Efforts to protect vulnerable species are being “undermined” by the release of wild horses into one of the country’s most fragile landscapes, critics say.
NSW Government data obtained by the Invasive Species Council (ISC) has revealed 305 horses were released back into Kosciuszko National Park in the first half of this year.
The figures indicate a total of 1006 animals were captured, but just 701 were removed, and while that is an increase on previous years, the idea of releasing invasive species back into a national park has left conservationists frustrated.
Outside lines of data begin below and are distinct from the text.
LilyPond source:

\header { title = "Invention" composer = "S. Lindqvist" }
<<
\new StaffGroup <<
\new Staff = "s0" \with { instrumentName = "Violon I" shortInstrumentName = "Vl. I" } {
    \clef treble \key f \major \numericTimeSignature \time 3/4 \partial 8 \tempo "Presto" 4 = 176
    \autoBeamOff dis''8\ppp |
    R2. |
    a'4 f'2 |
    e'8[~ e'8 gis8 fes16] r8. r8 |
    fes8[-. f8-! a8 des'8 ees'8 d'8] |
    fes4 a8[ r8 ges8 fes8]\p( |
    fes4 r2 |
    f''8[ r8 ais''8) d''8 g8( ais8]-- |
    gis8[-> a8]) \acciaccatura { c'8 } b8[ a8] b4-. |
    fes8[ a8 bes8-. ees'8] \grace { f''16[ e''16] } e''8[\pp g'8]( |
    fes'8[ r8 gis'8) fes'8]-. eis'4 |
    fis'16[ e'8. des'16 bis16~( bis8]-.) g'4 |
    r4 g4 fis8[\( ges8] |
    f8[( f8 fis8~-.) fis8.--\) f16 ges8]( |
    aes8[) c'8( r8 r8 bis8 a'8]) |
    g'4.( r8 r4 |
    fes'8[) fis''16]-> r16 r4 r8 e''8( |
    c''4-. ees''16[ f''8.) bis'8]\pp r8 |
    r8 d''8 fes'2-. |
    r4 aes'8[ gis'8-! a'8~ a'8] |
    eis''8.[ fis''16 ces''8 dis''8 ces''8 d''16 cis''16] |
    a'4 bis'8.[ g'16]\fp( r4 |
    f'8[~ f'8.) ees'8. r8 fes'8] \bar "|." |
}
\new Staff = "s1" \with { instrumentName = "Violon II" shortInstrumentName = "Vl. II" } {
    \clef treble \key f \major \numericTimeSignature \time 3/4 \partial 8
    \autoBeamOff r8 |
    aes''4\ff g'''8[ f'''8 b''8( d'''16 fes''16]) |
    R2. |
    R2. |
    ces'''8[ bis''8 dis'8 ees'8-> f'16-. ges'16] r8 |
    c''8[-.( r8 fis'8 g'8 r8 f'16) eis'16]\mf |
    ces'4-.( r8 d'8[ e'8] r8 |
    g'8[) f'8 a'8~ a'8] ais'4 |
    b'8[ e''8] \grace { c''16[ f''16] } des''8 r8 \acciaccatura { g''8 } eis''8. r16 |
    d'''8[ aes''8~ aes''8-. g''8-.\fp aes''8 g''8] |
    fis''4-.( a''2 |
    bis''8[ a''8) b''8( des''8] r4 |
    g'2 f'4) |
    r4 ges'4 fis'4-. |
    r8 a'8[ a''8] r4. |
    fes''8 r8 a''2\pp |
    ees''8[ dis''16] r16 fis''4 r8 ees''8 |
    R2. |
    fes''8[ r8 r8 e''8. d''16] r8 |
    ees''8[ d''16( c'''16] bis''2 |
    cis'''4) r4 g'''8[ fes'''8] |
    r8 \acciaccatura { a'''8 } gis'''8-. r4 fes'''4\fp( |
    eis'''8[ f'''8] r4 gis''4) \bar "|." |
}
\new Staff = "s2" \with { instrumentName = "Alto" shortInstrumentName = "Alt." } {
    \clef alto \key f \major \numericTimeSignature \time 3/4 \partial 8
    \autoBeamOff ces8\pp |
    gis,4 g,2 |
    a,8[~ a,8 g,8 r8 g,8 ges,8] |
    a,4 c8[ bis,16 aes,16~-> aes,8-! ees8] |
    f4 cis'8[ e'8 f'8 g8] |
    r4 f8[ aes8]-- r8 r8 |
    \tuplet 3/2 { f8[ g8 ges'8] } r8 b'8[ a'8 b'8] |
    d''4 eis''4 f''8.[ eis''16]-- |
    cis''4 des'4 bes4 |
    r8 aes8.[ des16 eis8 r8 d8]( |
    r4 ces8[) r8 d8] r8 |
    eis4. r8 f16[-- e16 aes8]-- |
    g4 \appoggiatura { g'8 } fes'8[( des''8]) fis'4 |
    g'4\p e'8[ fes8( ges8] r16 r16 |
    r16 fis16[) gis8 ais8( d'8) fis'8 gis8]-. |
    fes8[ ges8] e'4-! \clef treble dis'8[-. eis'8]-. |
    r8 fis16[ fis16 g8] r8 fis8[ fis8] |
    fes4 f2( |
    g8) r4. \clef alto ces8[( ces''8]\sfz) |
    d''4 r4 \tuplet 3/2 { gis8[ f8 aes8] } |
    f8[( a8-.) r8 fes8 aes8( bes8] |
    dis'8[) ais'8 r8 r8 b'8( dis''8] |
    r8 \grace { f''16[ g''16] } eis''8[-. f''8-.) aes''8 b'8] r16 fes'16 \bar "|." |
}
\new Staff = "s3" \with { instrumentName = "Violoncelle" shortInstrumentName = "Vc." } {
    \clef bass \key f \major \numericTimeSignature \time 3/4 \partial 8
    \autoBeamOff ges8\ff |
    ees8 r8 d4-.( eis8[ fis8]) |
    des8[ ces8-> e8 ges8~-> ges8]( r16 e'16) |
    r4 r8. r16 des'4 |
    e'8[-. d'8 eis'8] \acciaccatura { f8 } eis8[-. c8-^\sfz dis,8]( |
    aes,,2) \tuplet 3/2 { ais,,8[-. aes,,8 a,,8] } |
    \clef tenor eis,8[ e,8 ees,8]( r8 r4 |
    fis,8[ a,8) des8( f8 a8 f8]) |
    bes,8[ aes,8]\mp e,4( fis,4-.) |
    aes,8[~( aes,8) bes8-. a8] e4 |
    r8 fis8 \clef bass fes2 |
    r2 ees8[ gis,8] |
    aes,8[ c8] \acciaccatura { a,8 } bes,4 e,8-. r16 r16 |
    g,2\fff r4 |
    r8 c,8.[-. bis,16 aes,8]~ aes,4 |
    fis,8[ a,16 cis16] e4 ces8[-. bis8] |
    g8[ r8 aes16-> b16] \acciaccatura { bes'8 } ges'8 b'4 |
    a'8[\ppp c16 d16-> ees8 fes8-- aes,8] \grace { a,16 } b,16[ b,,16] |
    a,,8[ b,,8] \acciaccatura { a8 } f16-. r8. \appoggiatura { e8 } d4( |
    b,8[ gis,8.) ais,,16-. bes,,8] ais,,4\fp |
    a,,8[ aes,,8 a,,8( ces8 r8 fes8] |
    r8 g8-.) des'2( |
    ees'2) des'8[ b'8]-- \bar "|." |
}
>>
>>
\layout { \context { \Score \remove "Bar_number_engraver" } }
Vulnerable native species, including the northern corroboree frog and broad toothed rat, are likely to have their habitat "smashed" by the horses living in the park, according to ISC’s conservation director James Trezise.
“Australia's alps haven't evolved with hard hoofed animals, so when horses go into these landscapes they degrade the sensitive wetland ecosystems that have evolved over thousands, if not millions of years,” he told Yahoo News Australia.
“One of the major issues is the trampling and muddying of wetland complexes.
“Also they over graze and they trample the grasses, and reduce the habitat structure for native species.”
Authorities say they had no choice but to release horses
Sources within the NSW Government have advised the horses were released in order to comply with RSPCA guidelines relating to humane and ethical treatment of animals.
"Consistent with best practice... heavily pregnant mares, and mares with young foals were released," a NSW National Parks (NPWS) spokesperson added in a statement.
"The release of heavily pregnant mares and mares with young foals has been standard practice in previous years."
NPWS indicated an updated draft wild horse heritage management plan will be released for public consultation in the coming days.
"The plan will safeguard the environmental values of the park – including threatened species, such as those recognised in (Asset of Intergenerational Significance) declarations — while also protecting the heritage values of the wild horses," the spokesperson said.
Key facts about introduced species in Australia
The NSW Government uses 1080 baits to bait foxes, but also native dingoes within national parks
102 cane toads were brought to Australia in 1935, and there are now an estimated 200 million
Wild pigs cost Australia's agriculture industry an estimated $200 million a year
Tasmania and Victoria have given wild deer protected status despite the destruction they cause
Fear horses will learn to avoid being trapped
Over 14,000 horses live inside Kosciuszko National Park, with populations believed to increase by 18 per cent a year, according to estimates.
Horse numbers are "out of control" and this year's removal efforts will not be enough to stop their numbers increasing, according to Mr Trezise, who says more must be done to stop their proliferation.
“Releasing those horses is undermining all the other management efforts because those horses are going to go on and breed,” he said.
“They’re are going to be more wary. They learn, so they’re going to be much less likely to go into a trap into the future.
“So what we're basically creating is a future population of horses, that's going to be even harder to control.”
Horse numbers skyrocket while under NSW protection
While the NSW Government has a policy of protecting wild horses within the Snowy Mountains, over the border Victoria’s preference is to remove the animals.
The cultivation of the animals within the region stems from a bill introduced by NSW Deputy Premier John Barilaro in 2018 to protect and recognise their “heritage value and cultural significance”.
“Wild brumbies have been roaming the Australian alps for almost 200 years and are part of the cultural fabric and folklore of the high country,” Mr Barilaro said before introducing the bill.
In the intervening years, their numbers have consistently increased, growing from approximately 4400 horses to a peak of around 19,000 horses in 2020, and Mr Barilaro declared in January that their numbers should be cut.
Unlike previous years, the majority of horses removed from the park were approved for rehoming, with just 14 sent to slaughter at a knackery and three euthanised on site, according to the data.